Data for this exercise
==============================
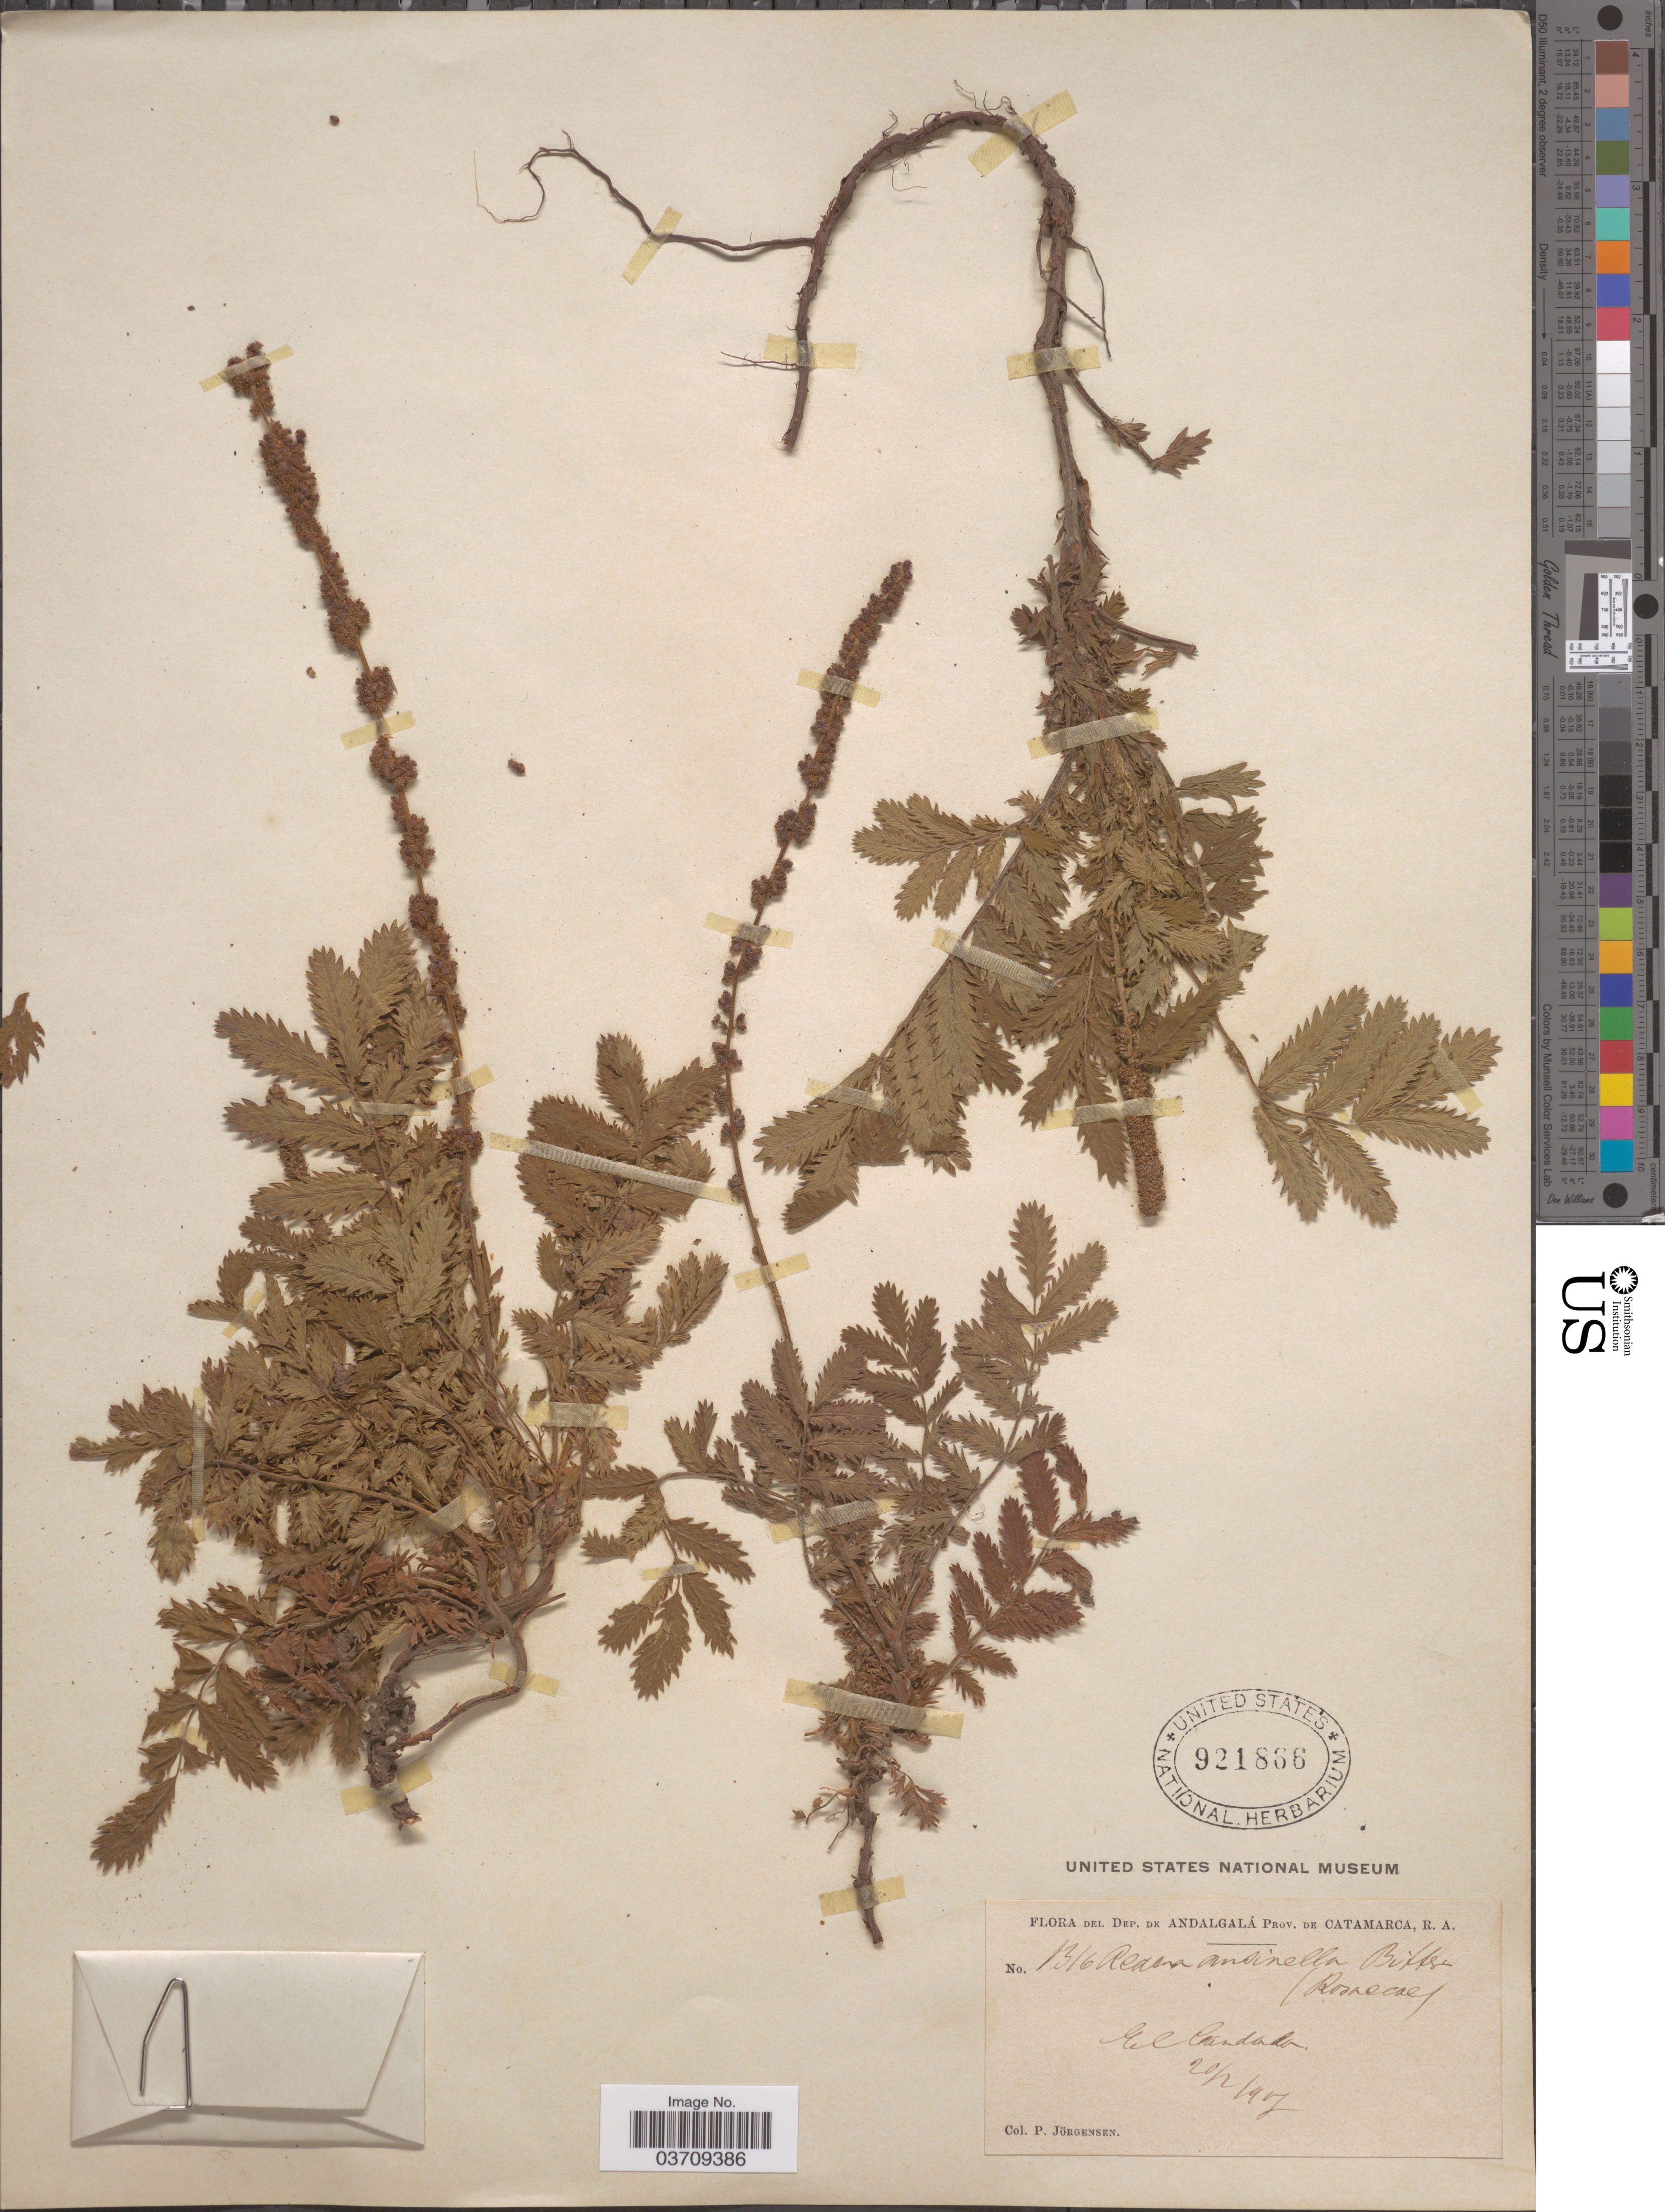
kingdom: Plantae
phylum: Tracheophyta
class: Magnoliopsida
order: Rosales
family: Rosaceae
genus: Acaena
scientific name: Acaena anserinella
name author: Bitter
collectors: P. Jörgensen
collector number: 1316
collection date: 1907-02-20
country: Argentina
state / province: Catamarca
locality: Dep. de Andalgalá. El Candado.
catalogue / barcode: US 921866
==============================
Problem statement
Rewrite the entries from the line that has "genus: Acaena" through the end, changing "locality" to "place" and leaving everything else as it is.

Written solution
genus: Acaena
scientific name: Acaena anserinella
name author: Bitter
collectors: P. Jörgensen
collector number: 1316
collection date: 1907-02-20
country: Argentina
state / province: Catamarca
place: Dep. de Andalgalá. El Candado.
catalogue / barcode: US 921866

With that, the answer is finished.